• _WORK REQUIRED_:
Select all lines in the records that include "source".

#### MATERIAL TO PROCESS ####

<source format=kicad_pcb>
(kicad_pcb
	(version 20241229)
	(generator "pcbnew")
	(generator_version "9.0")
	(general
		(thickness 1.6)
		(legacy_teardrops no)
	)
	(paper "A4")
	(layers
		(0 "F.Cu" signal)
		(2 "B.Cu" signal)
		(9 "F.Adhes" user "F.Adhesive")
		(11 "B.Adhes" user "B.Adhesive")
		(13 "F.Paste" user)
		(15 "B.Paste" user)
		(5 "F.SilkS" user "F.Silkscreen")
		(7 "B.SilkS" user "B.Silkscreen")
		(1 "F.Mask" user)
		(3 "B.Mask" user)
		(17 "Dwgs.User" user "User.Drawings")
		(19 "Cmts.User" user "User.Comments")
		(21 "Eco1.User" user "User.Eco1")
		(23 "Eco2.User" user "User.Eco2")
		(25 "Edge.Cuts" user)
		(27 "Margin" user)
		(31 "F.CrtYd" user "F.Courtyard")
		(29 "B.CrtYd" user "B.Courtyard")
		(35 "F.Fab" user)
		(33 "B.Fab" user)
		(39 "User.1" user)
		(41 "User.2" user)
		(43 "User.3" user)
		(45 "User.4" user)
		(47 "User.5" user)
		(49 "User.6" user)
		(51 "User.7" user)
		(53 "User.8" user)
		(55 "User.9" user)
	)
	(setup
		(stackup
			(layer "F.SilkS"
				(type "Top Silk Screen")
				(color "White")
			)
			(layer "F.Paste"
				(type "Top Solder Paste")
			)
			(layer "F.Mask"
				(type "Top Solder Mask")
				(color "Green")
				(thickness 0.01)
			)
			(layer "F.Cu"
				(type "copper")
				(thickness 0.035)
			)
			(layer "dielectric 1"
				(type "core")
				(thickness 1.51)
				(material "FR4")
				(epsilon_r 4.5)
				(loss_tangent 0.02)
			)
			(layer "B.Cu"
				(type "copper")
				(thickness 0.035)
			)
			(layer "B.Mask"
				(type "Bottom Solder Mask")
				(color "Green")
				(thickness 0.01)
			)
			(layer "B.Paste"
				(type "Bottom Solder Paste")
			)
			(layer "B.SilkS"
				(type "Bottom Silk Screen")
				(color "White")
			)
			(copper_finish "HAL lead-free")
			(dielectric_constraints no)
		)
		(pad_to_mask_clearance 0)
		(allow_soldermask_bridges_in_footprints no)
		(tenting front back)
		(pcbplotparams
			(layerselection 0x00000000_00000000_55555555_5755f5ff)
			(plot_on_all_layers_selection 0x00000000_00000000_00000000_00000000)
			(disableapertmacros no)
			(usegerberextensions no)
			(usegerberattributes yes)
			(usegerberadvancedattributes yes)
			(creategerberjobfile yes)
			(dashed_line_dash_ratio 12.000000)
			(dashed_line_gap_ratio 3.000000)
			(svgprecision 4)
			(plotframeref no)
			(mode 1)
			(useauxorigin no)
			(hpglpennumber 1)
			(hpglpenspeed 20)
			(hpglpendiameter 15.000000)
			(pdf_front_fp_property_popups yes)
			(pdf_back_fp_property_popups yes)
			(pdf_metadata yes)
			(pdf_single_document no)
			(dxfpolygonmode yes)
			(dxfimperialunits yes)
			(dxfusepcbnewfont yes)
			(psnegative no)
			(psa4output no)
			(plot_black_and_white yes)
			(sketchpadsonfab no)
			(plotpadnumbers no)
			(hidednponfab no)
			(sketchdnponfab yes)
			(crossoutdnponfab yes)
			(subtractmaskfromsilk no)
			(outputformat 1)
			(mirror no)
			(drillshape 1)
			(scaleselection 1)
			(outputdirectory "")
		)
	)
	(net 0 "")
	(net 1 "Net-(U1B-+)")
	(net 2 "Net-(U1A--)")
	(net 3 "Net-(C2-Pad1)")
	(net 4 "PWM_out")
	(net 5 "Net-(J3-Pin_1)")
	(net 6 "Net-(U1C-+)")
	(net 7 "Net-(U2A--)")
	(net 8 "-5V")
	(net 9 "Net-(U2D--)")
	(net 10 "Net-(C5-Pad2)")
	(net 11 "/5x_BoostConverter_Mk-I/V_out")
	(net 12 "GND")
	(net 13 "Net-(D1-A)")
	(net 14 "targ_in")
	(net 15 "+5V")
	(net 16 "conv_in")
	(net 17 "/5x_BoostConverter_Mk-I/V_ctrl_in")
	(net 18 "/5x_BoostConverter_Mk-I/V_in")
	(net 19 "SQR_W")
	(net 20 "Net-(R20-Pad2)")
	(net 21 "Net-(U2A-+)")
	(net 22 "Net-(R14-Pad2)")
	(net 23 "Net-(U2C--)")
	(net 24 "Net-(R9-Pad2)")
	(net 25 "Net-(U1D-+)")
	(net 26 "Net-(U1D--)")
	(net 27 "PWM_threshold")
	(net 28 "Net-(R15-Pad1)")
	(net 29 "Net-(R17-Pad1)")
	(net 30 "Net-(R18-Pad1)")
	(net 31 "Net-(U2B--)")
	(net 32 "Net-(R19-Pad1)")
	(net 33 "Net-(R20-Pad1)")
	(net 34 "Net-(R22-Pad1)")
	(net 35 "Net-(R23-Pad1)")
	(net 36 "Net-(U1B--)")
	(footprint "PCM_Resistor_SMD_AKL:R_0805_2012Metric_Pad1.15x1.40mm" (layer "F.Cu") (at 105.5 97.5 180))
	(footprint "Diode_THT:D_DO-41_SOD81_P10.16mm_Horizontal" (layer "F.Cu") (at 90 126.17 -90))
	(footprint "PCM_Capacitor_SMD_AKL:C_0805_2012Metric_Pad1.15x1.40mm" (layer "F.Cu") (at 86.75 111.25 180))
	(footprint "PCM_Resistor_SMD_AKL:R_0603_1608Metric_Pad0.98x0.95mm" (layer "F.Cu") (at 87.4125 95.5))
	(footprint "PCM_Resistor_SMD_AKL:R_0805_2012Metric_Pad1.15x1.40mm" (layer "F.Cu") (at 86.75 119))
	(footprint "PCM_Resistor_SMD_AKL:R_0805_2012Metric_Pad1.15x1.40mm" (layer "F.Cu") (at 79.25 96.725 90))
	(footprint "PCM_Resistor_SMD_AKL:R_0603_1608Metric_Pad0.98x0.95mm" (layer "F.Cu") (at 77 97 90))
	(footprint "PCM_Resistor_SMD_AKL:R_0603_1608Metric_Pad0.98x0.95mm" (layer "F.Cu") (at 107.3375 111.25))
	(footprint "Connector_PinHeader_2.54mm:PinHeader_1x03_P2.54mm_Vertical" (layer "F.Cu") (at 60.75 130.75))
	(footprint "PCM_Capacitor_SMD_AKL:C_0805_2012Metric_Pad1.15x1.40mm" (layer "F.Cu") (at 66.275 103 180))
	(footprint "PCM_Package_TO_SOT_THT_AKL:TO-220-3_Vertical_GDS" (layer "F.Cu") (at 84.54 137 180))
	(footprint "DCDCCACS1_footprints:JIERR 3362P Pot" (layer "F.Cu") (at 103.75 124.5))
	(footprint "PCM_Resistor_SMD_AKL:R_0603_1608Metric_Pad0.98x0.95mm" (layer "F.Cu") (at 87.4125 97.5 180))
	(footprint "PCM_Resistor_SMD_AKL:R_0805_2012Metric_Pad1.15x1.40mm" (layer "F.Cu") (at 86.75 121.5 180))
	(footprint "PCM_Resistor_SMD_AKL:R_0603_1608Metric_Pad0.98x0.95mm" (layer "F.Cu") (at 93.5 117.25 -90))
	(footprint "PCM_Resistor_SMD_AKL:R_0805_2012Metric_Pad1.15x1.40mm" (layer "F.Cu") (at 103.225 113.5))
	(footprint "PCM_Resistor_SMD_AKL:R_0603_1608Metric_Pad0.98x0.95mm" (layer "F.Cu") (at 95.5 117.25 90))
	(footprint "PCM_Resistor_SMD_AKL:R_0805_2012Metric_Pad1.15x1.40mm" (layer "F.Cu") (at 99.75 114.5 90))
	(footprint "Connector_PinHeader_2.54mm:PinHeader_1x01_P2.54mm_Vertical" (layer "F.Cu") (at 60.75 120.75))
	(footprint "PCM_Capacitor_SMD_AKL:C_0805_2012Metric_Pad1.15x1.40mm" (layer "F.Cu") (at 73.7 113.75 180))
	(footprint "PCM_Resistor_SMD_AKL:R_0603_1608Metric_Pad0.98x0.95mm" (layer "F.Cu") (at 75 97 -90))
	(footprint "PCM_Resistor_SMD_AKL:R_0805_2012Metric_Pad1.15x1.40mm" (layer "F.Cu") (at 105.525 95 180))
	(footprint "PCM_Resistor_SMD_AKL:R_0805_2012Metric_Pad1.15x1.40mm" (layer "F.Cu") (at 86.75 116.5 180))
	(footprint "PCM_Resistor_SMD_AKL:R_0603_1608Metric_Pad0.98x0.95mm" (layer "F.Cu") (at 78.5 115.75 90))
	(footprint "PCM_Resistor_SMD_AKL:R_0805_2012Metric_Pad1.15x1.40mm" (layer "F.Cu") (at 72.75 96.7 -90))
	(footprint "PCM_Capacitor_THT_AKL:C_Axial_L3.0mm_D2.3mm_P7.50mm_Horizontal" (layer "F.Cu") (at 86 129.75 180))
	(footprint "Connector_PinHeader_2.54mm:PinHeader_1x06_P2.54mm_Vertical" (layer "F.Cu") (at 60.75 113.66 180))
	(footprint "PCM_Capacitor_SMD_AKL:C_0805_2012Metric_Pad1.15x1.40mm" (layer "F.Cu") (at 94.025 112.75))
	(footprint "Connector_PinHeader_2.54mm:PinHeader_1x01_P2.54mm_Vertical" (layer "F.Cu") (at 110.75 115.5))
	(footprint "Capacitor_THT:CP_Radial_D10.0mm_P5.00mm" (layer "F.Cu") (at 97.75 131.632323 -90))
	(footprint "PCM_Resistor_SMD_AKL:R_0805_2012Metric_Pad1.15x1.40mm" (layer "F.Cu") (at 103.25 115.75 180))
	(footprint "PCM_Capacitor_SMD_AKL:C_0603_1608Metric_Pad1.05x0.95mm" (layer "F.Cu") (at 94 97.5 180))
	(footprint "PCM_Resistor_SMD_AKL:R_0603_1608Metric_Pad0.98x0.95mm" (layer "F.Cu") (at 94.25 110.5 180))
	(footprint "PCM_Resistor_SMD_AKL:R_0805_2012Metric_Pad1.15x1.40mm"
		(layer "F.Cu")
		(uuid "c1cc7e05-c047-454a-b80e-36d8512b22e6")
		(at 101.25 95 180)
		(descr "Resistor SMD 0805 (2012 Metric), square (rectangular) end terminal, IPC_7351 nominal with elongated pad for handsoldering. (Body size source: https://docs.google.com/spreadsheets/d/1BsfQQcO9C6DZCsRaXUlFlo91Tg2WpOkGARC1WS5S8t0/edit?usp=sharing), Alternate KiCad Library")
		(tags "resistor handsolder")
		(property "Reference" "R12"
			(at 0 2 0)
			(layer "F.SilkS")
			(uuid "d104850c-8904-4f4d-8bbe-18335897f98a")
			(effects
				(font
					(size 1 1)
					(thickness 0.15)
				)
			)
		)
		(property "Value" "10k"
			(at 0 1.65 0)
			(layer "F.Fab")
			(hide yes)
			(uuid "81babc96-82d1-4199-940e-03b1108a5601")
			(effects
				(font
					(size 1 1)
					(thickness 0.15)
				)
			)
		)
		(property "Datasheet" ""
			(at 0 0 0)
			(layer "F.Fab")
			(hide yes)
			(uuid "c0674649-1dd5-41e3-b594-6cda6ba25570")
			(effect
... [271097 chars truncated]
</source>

####
#### MATERIAL TO PROCESS ####

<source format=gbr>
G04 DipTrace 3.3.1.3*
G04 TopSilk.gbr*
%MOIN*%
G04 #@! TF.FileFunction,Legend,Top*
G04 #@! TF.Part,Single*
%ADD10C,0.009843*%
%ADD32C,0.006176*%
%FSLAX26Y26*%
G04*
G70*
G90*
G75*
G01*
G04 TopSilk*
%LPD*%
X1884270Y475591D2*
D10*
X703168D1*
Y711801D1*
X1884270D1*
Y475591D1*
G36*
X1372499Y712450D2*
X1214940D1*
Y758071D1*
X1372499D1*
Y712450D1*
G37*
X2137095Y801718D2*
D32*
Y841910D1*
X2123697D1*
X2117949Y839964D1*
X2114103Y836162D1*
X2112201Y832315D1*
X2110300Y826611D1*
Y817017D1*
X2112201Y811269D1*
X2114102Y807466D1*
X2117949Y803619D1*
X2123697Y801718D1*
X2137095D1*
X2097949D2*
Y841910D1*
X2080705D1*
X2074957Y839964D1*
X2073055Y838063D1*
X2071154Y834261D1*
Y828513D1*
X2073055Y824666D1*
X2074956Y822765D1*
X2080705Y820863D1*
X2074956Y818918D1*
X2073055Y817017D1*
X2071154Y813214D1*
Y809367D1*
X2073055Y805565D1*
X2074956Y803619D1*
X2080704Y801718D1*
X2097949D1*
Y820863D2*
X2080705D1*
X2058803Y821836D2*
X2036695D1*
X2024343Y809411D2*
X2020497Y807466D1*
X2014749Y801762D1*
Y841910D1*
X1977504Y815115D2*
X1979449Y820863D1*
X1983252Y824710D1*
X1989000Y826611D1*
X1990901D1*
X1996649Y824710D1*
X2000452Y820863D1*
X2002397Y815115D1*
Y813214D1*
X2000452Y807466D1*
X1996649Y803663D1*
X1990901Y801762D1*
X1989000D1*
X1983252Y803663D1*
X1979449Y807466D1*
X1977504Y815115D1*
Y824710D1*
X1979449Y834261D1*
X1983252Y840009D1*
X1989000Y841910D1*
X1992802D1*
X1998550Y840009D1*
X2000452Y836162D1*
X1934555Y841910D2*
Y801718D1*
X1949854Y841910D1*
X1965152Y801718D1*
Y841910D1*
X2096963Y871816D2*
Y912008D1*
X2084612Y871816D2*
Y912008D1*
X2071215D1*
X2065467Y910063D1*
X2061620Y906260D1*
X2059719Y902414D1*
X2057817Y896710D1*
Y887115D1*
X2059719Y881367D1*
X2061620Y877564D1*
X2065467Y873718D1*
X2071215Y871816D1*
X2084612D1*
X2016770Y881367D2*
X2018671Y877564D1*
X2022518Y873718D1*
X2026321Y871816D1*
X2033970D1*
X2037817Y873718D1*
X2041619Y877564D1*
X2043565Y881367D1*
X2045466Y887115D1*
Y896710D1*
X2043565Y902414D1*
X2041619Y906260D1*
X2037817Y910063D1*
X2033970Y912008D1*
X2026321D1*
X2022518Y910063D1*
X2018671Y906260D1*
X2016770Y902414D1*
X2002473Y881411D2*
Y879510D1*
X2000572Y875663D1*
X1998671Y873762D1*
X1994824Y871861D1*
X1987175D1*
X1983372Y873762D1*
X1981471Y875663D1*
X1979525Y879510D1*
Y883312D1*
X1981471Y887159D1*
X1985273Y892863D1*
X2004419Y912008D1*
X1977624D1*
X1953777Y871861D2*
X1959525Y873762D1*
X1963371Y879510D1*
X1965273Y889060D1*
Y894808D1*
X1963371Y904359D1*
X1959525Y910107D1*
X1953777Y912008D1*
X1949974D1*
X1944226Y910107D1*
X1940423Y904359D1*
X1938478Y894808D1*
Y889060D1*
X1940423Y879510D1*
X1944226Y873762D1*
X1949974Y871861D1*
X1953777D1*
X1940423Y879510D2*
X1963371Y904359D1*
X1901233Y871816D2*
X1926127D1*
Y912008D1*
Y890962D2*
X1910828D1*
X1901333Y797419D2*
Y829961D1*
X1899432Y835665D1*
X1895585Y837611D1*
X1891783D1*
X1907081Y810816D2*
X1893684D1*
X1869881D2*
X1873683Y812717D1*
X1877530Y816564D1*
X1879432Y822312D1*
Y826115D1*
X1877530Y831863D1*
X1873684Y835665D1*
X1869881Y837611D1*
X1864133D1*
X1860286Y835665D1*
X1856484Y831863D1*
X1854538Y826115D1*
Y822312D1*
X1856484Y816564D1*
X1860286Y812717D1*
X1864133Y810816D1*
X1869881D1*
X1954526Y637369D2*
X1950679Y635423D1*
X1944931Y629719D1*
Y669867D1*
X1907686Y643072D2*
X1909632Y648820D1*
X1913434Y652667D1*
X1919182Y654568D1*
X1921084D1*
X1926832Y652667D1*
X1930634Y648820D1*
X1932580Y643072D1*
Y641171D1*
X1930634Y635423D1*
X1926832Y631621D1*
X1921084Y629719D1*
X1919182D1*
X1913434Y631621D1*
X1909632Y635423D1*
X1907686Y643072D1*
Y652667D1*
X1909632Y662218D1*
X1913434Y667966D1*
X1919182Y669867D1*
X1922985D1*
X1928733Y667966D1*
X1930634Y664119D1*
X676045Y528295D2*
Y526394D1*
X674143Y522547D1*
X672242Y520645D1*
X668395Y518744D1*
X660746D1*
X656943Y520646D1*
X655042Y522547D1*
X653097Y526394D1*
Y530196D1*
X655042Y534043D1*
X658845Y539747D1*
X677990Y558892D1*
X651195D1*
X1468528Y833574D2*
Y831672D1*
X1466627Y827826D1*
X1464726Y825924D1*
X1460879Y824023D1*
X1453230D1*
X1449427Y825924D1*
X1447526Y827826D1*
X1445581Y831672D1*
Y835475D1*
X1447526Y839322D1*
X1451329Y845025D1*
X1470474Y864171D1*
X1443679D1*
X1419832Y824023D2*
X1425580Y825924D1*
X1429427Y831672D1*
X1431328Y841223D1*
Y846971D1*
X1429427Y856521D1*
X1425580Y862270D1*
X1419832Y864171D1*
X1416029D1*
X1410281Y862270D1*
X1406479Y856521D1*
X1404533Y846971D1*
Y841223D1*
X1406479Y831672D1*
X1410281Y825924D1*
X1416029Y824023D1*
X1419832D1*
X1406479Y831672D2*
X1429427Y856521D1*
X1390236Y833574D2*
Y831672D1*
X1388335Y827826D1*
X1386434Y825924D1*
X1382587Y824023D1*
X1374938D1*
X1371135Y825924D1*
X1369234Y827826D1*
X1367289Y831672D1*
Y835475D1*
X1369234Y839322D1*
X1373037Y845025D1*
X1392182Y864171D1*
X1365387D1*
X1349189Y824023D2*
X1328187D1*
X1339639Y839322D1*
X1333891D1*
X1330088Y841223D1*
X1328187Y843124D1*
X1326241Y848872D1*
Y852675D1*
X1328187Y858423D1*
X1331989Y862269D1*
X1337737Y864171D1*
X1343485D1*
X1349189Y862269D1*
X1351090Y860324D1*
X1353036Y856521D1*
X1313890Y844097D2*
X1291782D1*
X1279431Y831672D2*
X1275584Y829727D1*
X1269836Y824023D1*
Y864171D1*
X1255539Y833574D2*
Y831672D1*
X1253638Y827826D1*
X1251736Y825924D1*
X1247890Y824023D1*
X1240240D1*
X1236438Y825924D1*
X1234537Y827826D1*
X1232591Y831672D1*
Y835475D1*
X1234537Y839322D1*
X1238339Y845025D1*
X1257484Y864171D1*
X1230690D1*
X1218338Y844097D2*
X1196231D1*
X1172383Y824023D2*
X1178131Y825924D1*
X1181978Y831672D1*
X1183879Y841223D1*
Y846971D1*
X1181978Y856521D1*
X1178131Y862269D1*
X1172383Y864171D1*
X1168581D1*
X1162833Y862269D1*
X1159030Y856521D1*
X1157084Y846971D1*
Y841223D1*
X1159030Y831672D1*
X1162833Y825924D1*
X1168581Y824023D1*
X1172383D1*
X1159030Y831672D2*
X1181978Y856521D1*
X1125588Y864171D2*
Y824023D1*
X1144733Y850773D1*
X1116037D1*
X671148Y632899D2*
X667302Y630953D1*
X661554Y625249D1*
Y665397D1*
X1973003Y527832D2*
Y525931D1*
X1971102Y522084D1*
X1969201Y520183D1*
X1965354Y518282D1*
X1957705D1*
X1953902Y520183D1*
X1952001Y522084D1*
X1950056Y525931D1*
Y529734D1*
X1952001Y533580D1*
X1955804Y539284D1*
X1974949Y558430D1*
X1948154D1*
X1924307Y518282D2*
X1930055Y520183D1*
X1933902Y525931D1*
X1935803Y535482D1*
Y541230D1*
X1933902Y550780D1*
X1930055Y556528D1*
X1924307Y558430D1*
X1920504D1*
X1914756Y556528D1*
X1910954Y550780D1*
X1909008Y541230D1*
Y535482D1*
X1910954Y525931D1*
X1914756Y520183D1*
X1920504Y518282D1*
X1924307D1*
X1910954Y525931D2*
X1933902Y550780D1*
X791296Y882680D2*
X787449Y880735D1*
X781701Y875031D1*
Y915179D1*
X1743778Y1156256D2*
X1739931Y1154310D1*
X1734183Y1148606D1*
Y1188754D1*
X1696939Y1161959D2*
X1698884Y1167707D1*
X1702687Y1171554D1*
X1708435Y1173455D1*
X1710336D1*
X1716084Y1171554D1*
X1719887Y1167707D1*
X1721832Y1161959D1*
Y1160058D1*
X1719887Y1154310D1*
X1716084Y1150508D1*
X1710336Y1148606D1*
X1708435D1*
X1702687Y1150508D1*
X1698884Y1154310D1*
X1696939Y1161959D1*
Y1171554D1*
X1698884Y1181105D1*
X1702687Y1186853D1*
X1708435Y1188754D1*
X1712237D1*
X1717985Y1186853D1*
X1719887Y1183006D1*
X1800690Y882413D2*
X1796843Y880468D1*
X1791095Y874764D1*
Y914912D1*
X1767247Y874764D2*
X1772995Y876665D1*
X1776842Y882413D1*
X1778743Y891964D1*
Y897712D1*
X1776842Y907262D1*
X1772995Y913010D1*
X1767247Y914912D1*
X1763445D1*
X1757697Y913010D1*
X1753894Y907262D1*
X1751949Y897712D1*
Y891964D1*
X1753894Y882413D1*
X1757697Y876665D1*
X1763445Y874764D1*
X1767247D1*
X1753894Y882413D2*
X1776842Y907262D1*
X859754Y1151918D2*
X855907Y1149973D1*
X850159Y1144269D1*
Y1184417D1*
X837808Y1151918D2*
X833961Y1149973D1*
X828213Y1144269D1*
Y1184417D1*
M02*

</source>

####

• _ANSWER BOX_:
<source format=kicad_pcb>
		(descr "Resistor SMD 0805 (2012 Metric), square (rectangular) end terminal, IPC_7351 nominal with elongated pad for handsoldering. (Body size source: https://docs.google.com/spreadsheets/d/1BsfQQcO9C6DZCsRaXUlFlo91Tg2WpOkGARC1WS5S8t0/edit?usp=sharing), Alternate KiCad Library")
</source>
<source format=gbr>
</source>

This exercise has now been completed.